Quando poi Nancy fornisce ai genitori una descrizione accurata del vero killer - un uomo dal viso ustionato con un sudicio cappello marrone, un maglione a strisce rosse e verdi e un guanto munito di quattro artigli affilati - i due rimangono stranamente colpiti, al punto che Marge decide di condurla in una clinica psichiatrica dove Nancy viene sedata dai medici: Nancy, a causa dell'ennesimo incubo, subisce un'alterazione dei valori mentali così viene soccorsa dai medici e da sua madre e, risvegliatasi, ha quattro profonde ferite al braccio sinistro, ciocche di capelli scolorite dal terrore e un cappello impolverato stretto tra le mani - l'ha strappato dalla testa del suo aggressore.

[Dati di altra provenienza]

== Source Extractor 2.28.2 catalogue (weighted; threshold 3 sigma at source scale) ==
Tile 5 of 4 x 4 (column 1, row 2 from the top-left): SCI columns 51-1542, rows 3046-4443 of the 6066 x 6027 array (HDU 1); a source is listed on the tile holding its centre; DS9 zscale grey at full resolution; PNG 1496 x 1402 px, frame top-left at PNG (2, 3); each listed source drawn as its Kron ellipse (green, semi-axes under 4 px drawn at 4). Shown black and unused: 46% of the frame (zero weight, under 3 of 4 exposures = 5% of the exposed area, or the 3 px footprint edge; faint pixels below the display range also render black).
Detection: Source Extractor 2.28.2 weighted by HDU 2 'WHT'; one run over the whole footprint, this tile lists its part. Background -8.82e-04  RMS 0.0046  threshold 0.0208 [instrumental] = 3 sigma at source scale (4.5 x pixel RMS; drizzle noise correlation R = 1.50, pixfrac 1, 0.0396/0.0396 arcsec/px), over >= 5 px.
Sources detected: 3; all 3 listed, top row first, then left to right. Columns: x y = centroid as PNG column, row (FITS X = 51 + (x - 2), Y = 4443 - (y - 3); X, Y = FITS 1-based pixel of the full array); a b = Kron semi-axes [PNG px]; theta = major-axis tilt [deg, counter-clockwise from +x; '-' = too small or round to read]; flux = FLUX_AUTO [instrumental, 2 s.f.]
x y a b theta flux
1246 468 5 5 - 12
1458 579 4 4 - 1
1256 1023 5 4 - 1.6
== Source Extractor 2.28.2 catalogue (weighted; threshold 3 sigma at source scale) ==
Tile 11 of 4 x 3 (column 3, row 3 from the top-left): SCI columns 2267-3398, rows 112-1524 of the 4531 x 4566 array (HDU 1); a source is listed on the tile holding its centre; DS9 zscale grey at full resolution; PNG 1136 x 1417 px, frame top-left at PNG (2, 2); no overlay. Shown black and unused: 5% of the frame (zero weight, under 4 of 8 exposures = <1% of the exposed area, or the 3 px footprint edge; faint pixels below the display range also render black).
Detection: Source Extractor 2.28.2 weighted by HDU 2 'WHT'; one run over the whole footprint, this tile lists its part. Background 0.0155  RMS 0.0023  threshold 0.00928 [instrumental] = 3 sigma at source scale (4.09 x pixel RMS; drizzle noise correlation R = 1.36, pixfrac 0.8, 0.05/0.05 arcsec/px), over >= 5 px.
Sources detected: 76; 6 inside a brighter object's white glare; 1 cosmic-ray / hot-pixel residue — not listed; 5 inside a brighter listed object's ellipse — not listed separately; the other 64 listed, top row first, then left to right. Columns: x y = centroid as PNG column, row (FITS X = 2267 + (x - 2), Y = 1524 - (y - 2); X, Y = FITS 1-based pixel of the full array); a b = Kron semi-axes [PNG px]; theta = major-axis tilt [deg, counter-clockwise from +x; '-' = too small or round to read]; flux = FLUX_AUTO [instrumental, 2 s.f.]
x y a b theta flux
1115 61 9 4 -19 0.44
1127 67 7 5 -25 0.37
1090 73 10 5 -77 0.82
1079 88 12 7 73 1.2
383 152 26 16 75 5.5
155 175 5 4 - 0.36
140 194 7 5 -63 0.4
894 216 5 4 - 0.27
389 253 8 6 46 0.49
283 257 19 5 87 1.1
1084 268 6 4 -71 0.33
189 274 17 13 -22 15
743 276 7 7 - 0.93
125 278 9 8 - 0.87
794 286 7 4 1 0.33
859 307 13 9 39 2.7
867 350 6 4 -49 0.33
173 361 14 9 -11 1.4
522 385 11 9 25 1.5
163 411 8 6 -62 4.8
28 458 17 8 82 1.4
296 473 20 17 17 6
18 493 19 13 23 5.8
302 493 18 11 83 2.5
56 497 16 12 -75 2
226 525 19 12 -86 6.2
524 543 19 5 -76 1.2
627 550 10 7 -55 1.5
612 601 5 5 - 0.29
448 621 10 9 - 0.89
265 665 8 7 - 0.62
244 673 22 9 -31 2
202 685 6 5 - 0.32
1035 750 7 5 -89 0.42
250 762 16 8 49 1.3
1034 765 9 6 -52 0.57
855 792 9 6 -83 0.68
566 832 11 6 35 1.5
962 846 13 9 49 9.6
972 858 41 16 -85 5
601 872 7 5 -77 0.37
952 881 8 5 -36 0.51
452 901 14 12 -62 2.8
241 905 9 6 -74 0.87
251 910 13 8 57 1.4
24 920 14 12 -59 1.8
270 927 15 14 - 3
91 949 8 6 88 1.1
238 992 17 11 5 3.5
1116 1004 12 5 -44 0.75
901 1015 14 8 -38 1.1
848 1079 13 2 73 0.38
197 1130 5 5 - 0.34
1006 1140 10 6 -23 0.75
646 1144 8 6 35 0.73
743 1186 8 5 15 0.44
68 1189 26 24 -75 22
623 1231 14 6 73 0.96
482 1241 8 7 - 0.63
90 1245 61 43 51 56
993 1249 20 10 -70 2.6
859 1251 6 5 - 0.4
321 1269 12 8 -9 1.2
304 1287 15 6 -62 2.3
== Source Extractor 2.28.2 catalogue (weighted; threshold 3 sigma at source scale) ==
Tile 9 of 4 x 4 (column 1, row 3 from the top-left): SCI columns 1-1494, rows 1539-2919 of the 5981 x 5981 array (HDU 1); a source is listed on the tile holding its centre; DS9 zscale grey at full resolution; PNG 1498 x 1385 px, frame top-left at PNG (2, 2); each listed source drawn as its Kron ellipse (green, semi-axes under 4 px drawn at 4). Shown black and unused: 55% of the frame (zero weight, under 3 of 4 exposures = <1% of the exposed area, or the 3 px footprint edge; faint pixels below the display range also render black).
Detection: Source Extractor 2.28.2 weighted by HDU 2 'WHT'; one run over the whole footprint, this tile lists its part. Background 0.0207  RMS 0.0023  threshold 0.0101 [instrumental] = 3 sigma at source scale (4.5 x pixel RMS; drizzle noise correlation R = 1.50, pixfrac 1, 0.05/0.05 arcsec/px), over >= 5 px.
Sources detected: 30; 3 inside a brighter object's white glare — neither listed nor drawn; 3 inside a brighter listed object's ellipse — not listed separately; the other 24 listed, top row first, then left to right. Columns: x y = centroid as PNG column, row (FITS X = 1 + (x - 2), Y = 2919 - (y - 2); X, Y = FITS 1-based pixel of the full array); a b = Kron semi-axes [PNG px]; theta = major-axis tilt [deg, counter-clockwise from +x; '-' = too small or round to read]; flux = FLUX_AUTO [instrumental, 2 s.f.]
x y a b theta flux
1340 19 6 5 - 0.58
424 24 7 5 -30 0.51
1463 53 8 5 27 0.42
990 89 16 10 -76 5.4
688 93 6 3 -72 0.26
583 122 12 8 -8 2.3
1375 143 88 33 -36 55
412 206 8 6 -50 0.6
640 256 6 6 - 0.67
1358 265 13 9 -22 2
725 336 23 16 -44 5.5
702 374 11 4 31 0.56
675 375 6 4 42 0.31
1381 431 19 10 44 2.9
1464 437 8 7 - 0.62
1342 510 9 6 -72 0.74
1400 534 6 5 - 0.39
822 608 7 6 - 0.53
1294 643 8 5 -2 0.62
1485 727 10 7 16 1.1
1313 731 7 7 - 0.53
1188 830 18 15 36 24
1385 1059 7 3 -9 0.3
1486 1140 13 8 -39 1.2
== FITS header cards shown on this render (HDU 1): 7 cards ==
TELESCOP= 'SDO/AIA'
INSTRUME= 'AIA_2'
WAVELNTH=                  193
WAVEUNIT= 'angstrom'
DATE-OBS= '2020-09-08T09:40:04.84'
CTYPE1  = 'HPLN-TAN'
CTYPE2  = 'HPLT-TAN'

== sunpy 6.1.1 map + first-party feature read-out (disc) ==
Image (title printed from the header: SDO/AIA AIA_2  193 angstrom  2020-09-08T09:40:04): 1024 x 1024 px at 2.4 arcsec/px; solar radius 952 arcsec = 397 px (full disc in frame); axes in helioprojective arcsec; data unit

Sebbene vede essa stessa l'oggetto, Marge, fieramente fronteggiata dalla figlia in cerca della verità, rivela che il proprietario di quel cappello non può essere in alcun modo il responsabile degli omicidi, essendo egli già morto da 15 anni: Freddy Krueger era un infanticida che viveva nel quartiere ma che, sebbene condannato, venne liberato a causa di vizio di forma - un giudice non aveva firmato la condanna - e così i genitori della città (tra cui i genitori di Nancy, Rod, Glen e Tina) lo trovarono e bruciarono vivo nelle caldaie abbandonate dove era solito portare i bambini. Nancy coglie a questo punto l'intento di Freddy, ossia vendicarsi di chi lo uccise assassinandone, attraverso i loro incubi, i figli sopravvissuti.

Mentre Marge, terrorizzata, decide di fare ingabbiare le finestre della casa, Nancy, dopo aver telefonato a Glen per avvertirlo del pericolo e ammonirlo di non addormentarsi, cerca di attirare Krueger fuori dal suo sogno e ucciderlo ma, dato che Glen, non credendo alle parole di Nancy, si addormenta, Freddy ignora Nancy e si dirige a uccidere brutalmente il suo ragazzo allo scoccare della mezzanotte.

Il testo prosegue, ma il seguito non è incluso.